→ PROBLEM STATEMENT
Reproduce all the lines below exactly and omit the images.

** Opening EXTRACTED INFORMATION block **

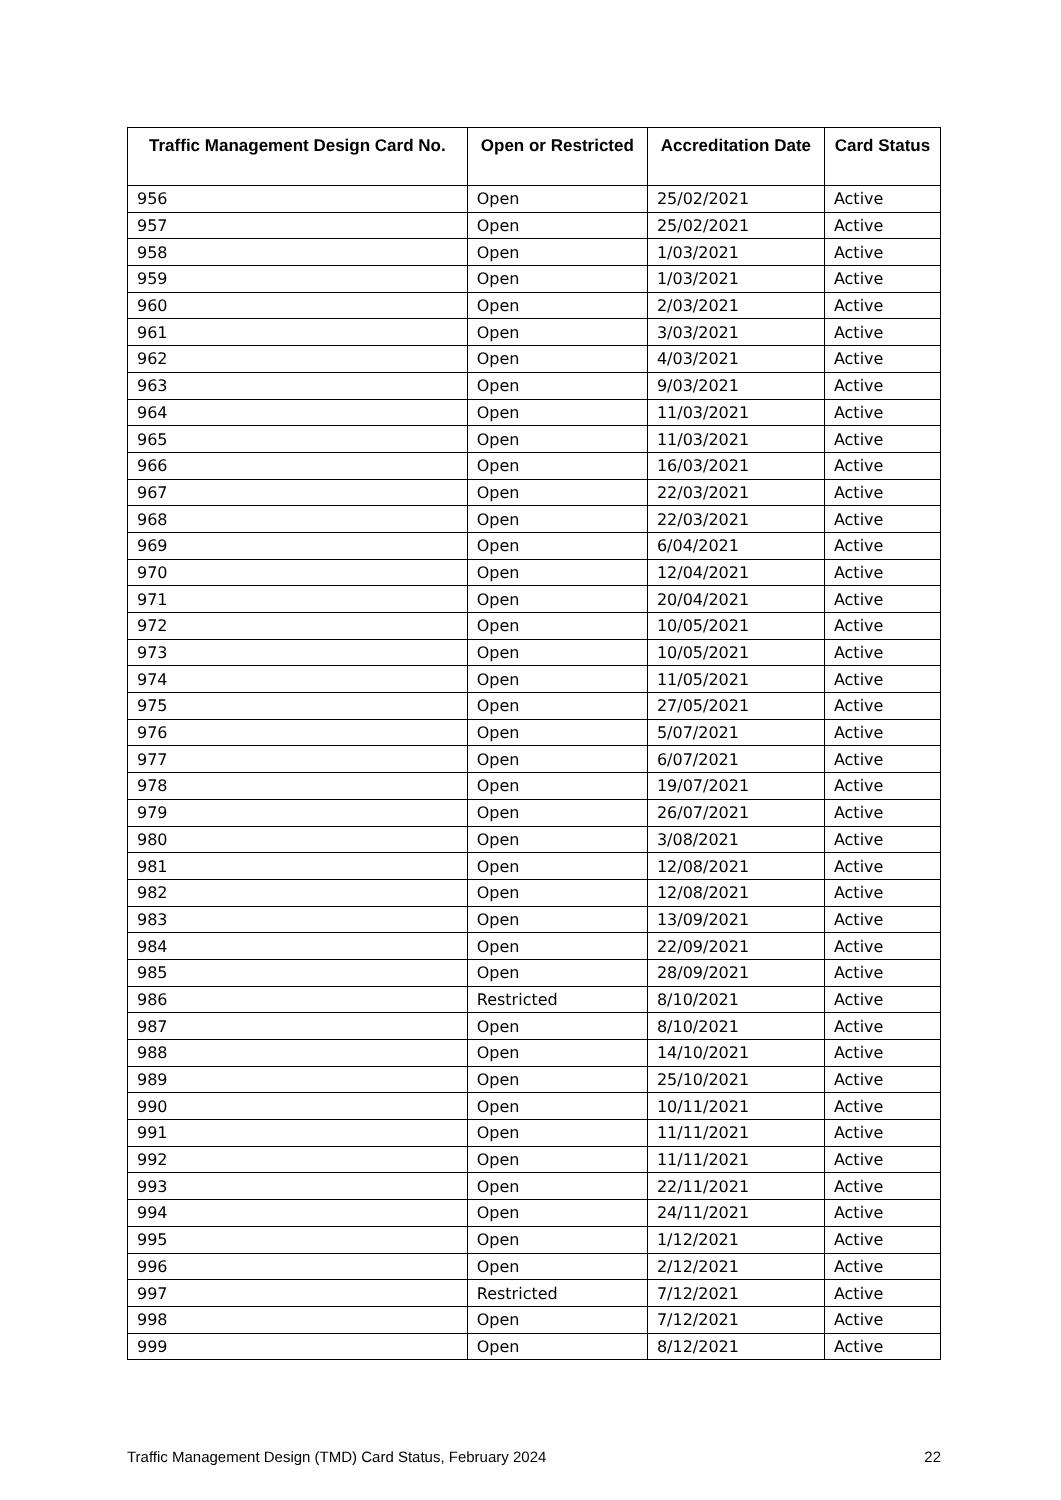| Traffic Management Design Card No. | Open or Restricted | Accreditation Date | Card Status |
| --- | --- | --- | --- |
| 956 | Open | 25/02/2021 | Active |
| 957 | Open | 25/02/2021 | Active |
| 958 | Open | 1/03/2021 | Active |
| 959 | Open | 1/03/2021 | Active |
| 960 | Open | 2/03/2021 | Active |
| 961 | Open | 3/03/2021 | Active |
| 962 | Open | 4/03/2021 | Active |
| 963 | Open | 9/03/2021 | Active |
| 964 | Open | 11/03/2021 | Active |
| 965 | Open | 11/03/2021 | Active |
| 966 | Open | 16/03/2021 | Active |
| 967 | Open | 22/03/2021 | Active |
| 968 | Open | 22/03/2021 | Active |
| 969 | Open | 6/04/2021 | Active |
| 970 | Open | 12/04/2021 | Active |
| 971 | Open | 20/04/2021 | Active |
| 972 | Open | 10/05/2021 | Active |
| 973 | Open | 10/05/2021 | Active |
| 974 | Open | 11/05/2021 | Active |
| 975 | Open | 27/05/2021 | Active |
| 976 | Open | 5/07/2021 | Active |
| 977 | Open | 6/07/2021 | Active |
| 978 | Open | 19/07/2021 | Active |
| 979 | Open | 26/07/2021 | Active |
| 980 | Open | 3/08/2021 | Active |
| 981 | Open | 12/08/2021 | Active |
| 982 | Open | 12/08/2021 | Active |
| 983 | Open | 13/09/2021 | Active |
| 984 | Open | 22/09/2021 | Active |
| 985 | Open | 28/09/2021 | Active |
| 986 | Restricted | 8/10/2021 | Active |
| 987 | Open | 8/10/2021 | Active |
| 988 | Open | 14/10/2021 | Active |
| 989 | Open | 25/10/2021 | Active |
| 990 | Open | 10/11/2021 | Active |
| 991 | Open | 11/11/2021 | Active |
| 992 | Open | 11/11/2021 | Active |
| 993 | Open | 22/11/2021 | Active |
| 994 | Open | 24/11/2021 | Active |
| 995 | Open | 1/12/2021 | Active |
| 996 | Open | 2/12/2021 | Active |
| 997 | Restricted | 7/12/2021 | Active |
| 998 | Open | 7/12/2021 | Active |
| 999 | Open | 8/12/2021 | Active |
Traffic Management Design (TMD) Card Status, February 2024 22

** Closing EXTRACTED INFORMATION block **

→ ANSWER SECTION
| Traffic Management Design Card No. | Open or Restricted | Accreditation Date | Card Status |
| --- | --- | --- | --- |
| 956 | Open | 25/02/2021 | Active |
| 957 | Open | 25/02/2021 | Active |
| 958 | Open | 1/03/2021 | Active |
| 959 | Open | 1/03/2021 | Active |
| 960 | Open | 2/03/2021 | Active |
| 961 | Open | 3/03/2021 | Active |
| 962 | Open | 4/03/2021 | Active |
| 963 | Open | 9/03/2021 | Active |
| 964 | Open | 11/03/2021 | Active |
| 965 | Open | 11/03/2021 | Active |
| 966 | Open | 16/03/2021 | Active |
| 967 | Open | 22/03/2021 | Active |
| 968 | Open | 22/03/2021 | Active |
| 969 | Open | 6/04/2021 | Active |
| 970 | Open | 12/04/2021 | Active |
| 971 | Open | 20/04/2021 | Active |
| 972 | Open | 10/05/2021 | Active |
| 973 | Open | 10/05/2021 | Active |
| 974 | Open | 11/05/2021 | Active |
| 975 | Open | 27/05/2021 | Active |
| 976 | Open | 5/07/2021 | Active |
| 977 | Open | 6/07/2021 | Active |
| 978 | Open | 19/07/2021 | Active |
| 979 | Open | 26/07/2021 | Active |
| 980 | Open | 3/08/2021 | Active |
| 981 | Open | 12/08/2021 | Active |
| 982 | Open | 12/08/2021 | Active |
| 983 | Open | 13/09/2021 | Active |
| 984 | Open | 22/09/2021 | Active |
| 985 | Open | 28/09/2021 | Active |
| 986 | Restricted | 8/10/2021 | Active |
| 987 | Open | 8/10/2021 | Active |
| 988 | Open | 14/10/2021 | Active |
| 989 | Open | 25/10/2021 | Active |
| 990 | Open | 10/11/2021 | Active |
| 991 | Open | 11/11/2021 | Active |
| 992 | Open | 11/11/2021 | Active |
| 993 | Open | 22/11/2021 | Active |
| 994 | Open | 24/11/2021 | Active |
| 995 | Open | 1/12/2021 | Active |
| 996 | Open | 2/12/2021 | Active |
| 997 | Restricted | 7/12/2021 | Active |
| 998 | Open | 7/12/2021 | Active |
| 999 | Open | 8/12/2021 | Active |
Traffic Management Design (TMD) Card Status, February 2024 22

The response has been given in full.